Le XIX ème siècle est une période sombre pour Tétouan : La peste en 1800 et 1818, la famine en 1825 et la guerre de 1859 à 1862 avec l’Espagne débouchant sur une occupation de deux années affaiblissent la cité.
Parallèlement, le développement du littoral atlantique débouche sur l’abandon de l’axe Tétouan-Fès au profit des axes reliant Tanger et Casablanca à Fès. Le port de Tanger plus ouvert et plus pratique peut accueillir les grands navires de l’ère moderne et connait une croissance importante. Les diplomates européens quittent alors Tétouan pour s’y établir et la ville perd alors son statut de capitale diplomatique au profit de Tanger. Cette dernière devient le pôle économique de la région et attire de nombreux commerçants juifs et musulmans tétouanais. Sous la concurrence des produits manufacturés, l’artisanat de Tétouan finit par s’écrouler.
C’est également de cette époque que date le déplacement de l’ancien mellah (quartier juif), jusqu’alors situé au Nord-Est de la médina, vers sa localisation actuelle au Sud. Cette décision qui impliqua un déplacement de milliers de personnes fut prise dans le cadre de la construction dans le quartier al-Blad de la Grande Mosquée et cette intervention volontaire d’urbanisme est un fait assez exceptionnel dans le développement des médina qui s’édifiaient sans plan préétabli.
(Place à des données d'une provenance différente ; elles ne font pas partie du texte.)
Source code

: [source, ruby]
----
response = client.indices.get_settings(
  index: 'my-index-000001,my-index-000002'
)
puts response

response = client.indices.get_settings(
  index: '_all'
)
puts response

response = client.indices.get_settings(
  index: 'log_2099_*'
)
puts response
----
Il en résulta un nouveau mellah dont le plan est rectiligne et relativement insolite pour une médina dont le processus de construction était souvent le résultat d’une initiative individuelle ou familiale.

Tétouan connaitra encore quelques périodes fastes mais de courtes durées durant lesquelles des richesses considérables furent accumulées par certaines familles juives et musulmanes. Ces notables profitèrent de l’espace laissé par le déplacement du mellah pour y bâtir des demeures et des palais luxueux encore visibles aujourd’hui. Ce sont en particulier les palais des familles Erzini, Gharsia et Brisha caractérisés par des dimensions plus importantes que celles des maisons des époques précédentes ainsi que par une décoration abondante à base de zelliges de Tétouan.